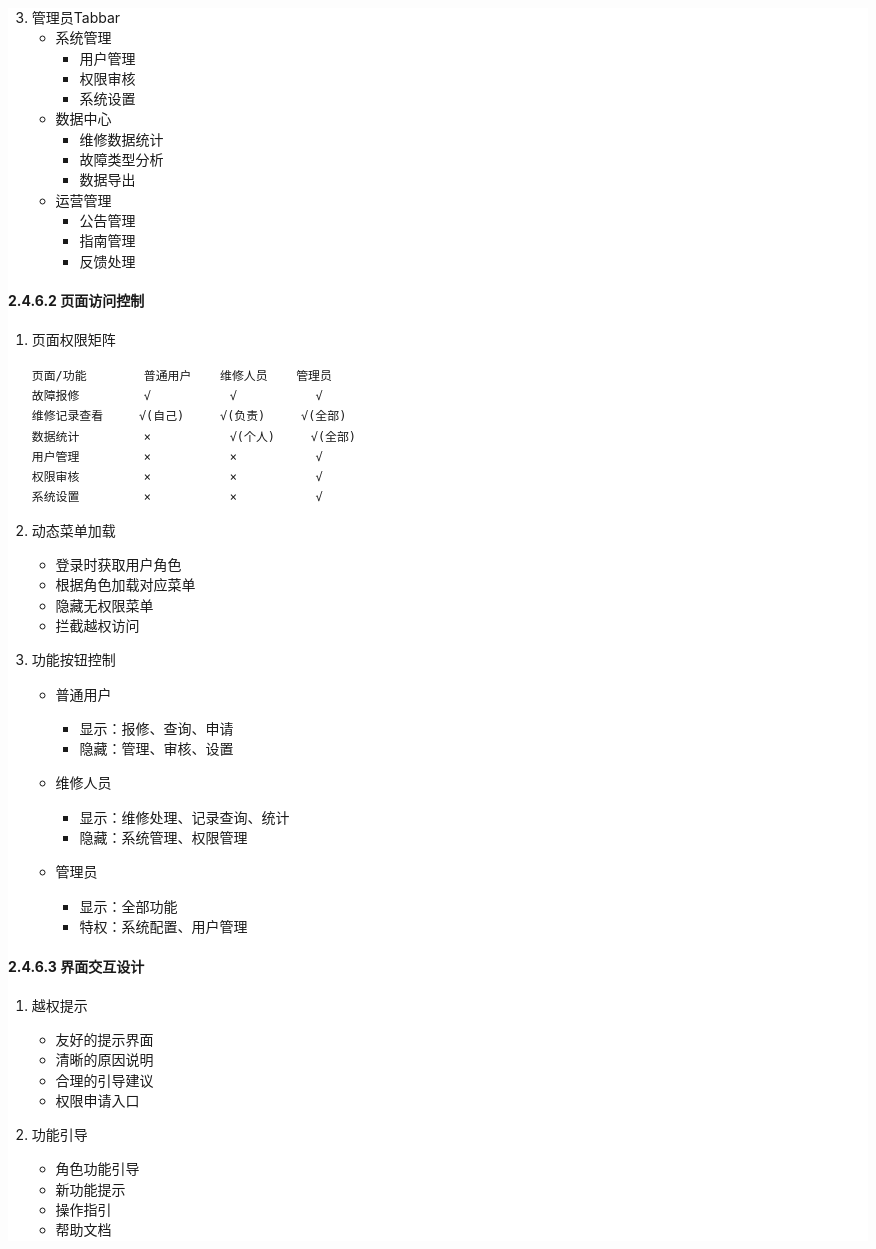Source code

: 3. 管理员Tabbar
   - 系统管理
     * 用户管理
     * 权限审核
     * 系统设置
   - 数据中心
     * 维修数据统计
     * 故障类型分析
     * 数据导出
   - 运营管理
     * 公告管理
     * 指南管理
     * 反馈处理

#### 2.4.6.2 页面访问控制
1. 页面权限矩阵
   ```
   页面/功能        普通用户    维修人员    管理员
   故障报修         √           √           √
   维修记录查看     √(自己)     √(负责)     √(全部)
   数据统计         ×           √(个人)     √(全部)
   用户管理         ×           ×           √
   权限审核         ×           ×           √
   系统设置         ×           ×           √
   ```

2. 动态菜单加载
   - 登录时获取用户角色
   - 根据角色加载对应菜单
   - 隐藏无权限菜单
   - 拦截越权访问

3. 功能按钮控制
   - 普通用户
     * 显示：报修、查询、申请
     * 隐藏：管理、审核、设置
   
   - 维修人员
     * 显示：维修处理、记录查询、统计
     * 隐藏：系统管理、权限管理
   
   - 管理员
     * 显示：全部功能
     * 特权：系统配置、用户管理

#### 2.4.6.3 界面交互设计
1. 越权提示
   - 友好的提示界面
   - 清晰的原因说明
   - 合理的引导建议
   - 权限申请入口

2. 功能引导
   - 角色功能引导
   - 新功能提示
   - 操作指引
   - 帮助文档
★ ★ ★ ★ ★
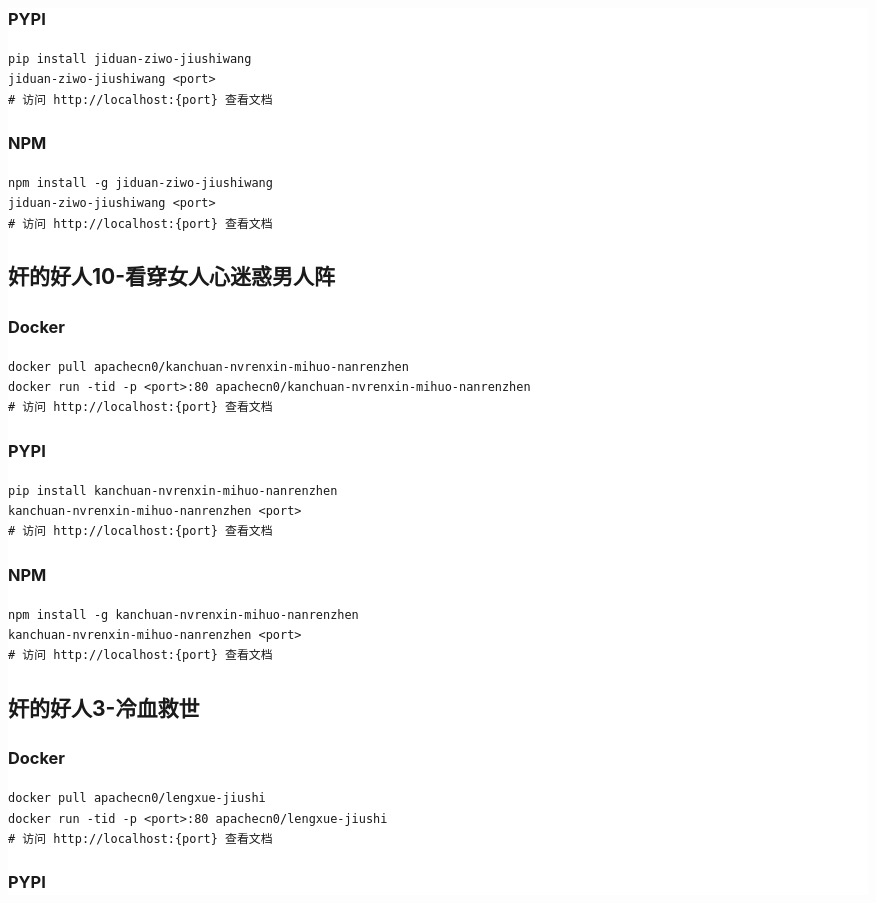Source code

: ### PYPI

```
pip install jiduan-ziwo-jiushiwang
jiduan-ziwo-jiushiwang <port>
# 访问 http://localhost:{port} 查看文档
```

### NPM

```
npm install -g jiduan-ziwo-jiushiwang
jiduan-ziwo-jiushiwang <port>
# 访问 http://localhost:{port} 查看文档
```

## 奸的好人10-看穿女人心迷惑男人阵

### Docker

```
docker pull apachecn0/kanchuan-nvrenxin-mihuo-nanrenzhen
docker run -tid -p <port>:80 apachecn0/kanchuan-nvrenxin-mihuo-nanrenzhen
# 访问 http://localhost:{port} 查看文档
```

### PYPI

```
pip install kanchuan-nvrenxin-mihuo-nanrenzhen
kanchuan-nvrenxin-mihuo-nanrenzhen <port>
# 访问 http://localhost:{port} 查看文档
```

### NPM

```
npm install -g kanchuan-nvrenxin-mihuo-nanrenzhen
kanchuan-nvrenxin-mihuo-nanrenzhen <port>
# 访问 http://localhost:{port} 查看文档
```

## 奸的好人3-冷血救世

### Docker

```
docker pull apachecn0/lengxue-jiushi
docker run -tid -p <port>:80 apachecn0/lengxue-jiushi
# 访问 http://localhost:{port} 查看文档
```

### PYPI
★ ★ ★ ★ ★
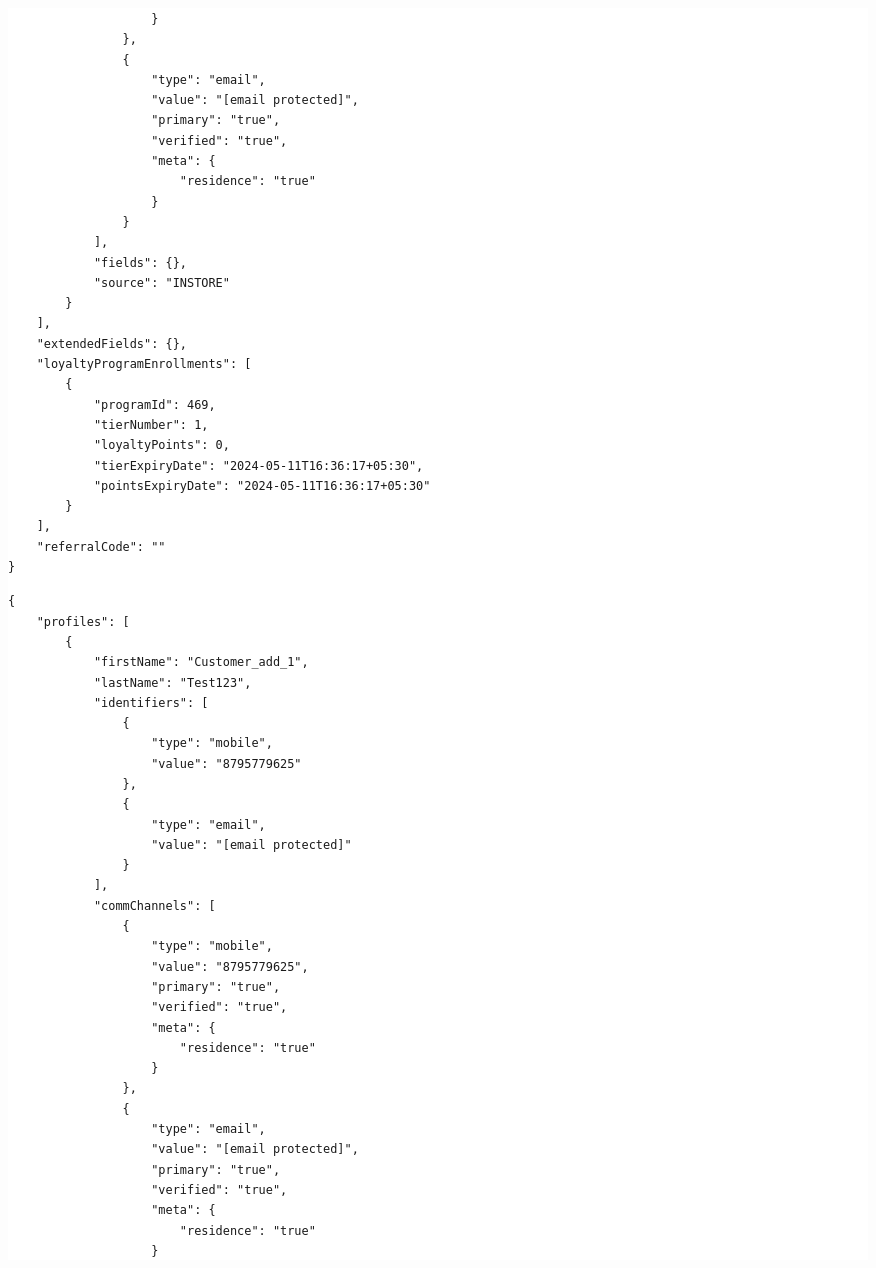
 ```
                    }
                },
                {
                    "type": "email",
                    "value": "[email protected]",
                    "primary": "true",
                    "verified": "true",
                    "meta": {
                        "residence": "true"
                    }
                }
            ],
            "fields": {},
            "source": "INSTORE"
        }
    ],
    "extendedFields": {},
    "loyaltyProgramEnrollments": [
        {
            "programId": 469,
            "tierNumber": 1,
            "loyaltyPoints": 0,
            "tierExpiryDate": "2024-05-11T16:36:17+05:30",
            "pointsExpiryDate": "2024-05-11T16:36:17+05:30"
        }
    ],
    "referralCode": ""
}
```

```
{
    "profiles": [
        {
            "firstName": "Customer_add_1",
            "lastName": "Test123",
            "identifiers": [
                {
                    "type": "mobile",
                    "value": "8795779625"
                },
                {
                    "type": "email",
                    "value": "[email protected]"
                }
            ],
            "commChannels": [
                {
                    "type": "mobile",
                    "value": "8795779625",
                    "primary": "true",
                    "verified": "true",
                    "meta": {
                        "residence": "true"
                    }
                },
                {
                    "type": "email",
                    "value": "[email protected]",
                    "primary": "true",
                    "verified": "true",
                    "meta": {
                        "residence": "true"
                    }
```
★ ★ ★ ★ ★
Every line that includes "jiduan" must be copied from the material above.

pip install jiduan-ziwo-jiushiwang
jiduan-ziwo-jiushiwang <port>
npm install -g jiduan-ziwo-jiushiwang
jiduan-ziwo-jiushiwang <port>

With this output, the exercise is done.